Stored entries:
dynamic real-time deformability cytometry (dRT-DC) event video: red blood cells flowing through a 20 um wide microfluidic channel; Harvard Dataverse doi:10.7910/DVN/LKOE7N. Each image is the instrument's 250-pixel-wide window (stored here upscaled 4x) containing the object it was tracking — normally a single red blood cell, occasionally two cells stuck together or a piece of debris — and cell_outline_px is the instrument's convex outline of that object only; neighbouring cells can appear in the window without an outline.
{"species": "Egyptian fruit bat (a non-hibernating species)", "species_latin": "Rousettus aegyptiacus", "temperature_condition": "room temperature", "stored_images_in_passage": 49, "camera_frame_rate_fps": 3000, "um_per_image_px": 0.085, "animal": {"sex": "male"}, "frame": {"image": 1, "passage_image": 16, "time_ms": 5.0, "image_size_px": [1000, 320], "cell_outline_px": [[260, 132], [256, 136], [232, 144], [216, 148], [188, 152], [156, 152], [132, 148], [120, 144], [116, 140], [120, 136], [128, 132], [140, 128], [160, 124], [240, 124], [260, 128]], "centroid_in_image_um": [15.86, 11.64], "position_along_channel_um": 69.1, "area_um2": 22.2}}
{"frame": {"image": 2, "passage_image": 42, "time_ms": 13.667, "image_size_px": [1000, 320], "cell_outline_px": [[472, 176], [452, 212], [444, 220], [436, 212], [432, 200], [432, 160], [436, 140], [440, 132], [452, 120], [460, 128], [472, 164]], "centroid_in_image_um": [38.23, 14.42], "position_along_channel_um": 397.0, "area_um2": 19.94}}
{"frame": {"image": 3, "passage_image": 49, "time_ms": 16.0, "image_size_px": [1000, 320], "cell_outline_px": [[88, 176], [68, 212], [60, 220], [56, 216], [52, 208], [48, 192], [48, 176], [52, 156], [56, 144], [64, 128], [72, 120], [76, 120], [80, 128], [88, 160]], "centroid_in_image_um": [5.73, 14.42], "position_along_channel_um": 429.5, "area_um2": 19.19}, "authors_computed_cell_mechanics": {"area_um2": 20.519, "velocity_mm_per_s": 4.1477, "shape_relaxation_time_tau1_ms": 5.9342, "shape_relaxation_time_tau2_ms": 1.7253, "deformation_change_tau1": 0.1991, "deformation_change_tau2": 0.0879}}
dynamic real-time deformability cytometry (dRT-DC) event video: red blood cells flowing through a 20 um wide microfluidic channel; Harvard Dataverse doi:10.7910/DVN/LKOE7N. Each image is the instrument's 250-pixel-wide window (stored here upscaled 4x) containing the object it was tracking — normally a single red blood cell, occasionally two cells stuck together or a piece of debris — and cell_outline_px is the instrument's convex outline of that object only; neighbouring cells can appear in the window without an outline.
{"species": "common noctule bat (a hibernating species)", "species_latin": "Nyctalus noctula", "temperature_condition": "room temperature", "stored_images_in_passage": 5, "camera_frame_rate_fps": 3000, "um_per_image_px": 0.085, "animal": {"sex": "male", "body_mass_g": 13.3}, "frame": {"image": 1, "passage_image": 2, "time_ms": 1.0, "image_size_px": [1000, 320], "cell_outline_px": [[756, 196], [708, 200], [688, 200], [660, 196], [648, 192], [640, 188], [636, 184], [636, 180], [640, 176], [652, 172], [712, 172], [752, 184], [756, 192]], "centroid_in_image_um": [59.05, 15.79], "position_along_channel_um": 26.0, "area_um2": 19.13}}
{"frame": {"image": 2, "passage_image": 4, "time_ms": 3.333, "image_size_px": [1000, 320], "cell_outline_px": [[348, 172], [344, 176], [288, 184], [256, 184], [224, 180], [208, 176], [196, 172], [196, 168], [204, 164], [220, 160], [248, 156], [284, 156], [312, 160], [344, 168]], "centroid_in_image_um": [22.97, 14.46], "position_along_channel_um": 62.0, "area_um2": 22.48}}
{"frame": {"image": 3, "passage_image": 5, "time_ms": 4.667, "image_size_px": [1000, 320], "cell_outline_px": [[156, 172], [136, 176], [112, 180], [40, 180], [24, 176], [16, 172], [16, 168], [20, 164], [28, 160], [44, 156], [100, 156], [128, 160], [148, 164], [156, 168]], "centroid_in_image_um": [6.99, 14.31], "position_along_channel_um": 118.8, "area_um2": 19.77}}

Written request: Extract the complete listing verbatim.

Complete answer:
dynamic real-time deformability cytometry (dRT-DC) event video: red blood cells flowing through a 20 um wide microfluidic channel; Harvard Dataverse doi:10.7910/DVN/LKOE7N. Each image is the instrument's 250-pixel-wide window (stored here upscaled 4x) containing the object it was tracking — normally a single red blood cell, occasionally two cells stuck together or a piece of debris — and cell_outline_px is the instrument's convex outline of that object only; neighbouring cells can appear in the window without an outline.
{"species": "Egyptian fruit bat (a non-hibernating species)", "species_latin": "Rousettus aegyptiacus", "temperature_condition": "room temperature", "stored_images_in_passage": 49, "camera_frame_rate_fps": 3000, "um_per_image_px": 0.085, "animal": {"sex": "male"}, "frame": {"image": 1, "passage_image": 16, "time_ms": 5.0, "image_size_px": [1000, 320], "cell_outline_px": [[260, 132], [256, 136], [232, 144], [216, 148], [188, 152], [156, 152], [132, 148], [120, 144], [116, 140], [120, 136], [128, 132], [140, 128], [160, 124], [240, 124], [260, 128]], "centroid_in_image_um": [15.86, 11.64], "position_along_channel_um": 69.1, "area_um2": 22.2}}
{"frame": {"image": 2, "passage_image": 42, "time_ms": 13.667, "image_size_px": [1000, 320], "cell_outline_px": [[472, 176], [452, 212], [444, 220], [436, 212], [432, 200], [432, 160], [436, 140], [440, 132], [452, 120], [460, 128], [472, 164]], "centroid_in_image_um": [38.23, 14.42], "position_along_channel_um": 397.0, "area_um2": 19.94}}
{"frame": {"image": 3, "passage_image": 49, "time_ms": 16.0, "image_size_px": [1000, 320], "cell_outline_px": [[88, 176], [68, 212], [60, 220], [56, 216], [52, 208], [48, 192], [48, 176], [52, 156], [56, 144], [64, 128], [72, 120], [76, 120], [80, 128], [88, 160]], "centroid_in_image_um": [5.73, 14.42], "position_along_channel_um": 429.5, "area_um2": 19.19}, "authors_computed_cell_mechanics": {"area_um2": 20.519, "velocity_mm_per_s": 4.1477, "shape_relaxation_time_tau1_ms": 5.9342, "shape_relaxation_time_tau2_ms": 1.7253, "deformation_change_tau1": 0.1991, "deformation_change_tau2": 0.0879}}
dynamic real-time deformability cytometry (dRT-DC) event video: red blood cells flowing through a 20 um wide microfluidic channel; Harvard Dataverse doi:10.7910/DVN/LKOE7N. Each image is the instrument's 250-pixel-wide window (stored here upscaled 4x) containing the object it was tracking — normally a single red blood cell, occasionally two cells stuck together or a piece of debris — and cell_outline_px is the instrument's convex outline of that object only; neighbouring cells can appear in the window without an outline.
{"species": "common noctule bat (a hibernating species)", "species_latin": "Nyctalus noctula", "temperature_condition": "room temperature", "stored_images_in_passage": 5, "camera_frame_rate_fps": 3000, "um_per_image_px": 0.085, "animal": {"sex": "male", "body_mass_g": 13.3}, "frame": {"image": 1, "passage_image": 2, "time_ms": 1.0, "image_size_px": [1000, 320], "cell_outline_px": [[756, 196], [708, 200], [688, 200], [660, 196], [648, 192], [640, 188], [636, 184], [636, 180], [640, 176], [652, 172], [712, 172], [752, 184], [756, 192]], "centroid_in_image_um": [59.05, 15.79], "position_along_channel_um": 26.0, "area_um2": 19.13}}
{"frame": {"image": 2, "passage_image": 4, "time_ms": 3.333, "image_size_px": [1000, 320], "cell_outline_px": [[348, 172], [344, 176], [288, 184], [256, 184], [224, 180], [208, 176], [196, 172], [196, 168], [204, 164], [220, 160], [248, 156], [284, 156], [312, 160], [344, 168]], "centroid_in_image_um": [22.97, 14.46], "position_along_channel_um": 62.0, "area_um2": 22.48}}
{"frame": {"image": 3, "passage_image": 5, "time_ms": 4.667, "image_size_px": [1000, 320], "cell_outline_px": [[156, 172], [136, 176], [112, 180], [40, 180], [24, 176], [16, 172], [16, 168], [20, 164], [28, 160], [44, 156], [100, 156], [128, 160], [148, 164], [156, 168]], "centroid_in_image_um": [6.99, 14.31], "position_along_channel_um": 118.8, "area_um2": 19.77}}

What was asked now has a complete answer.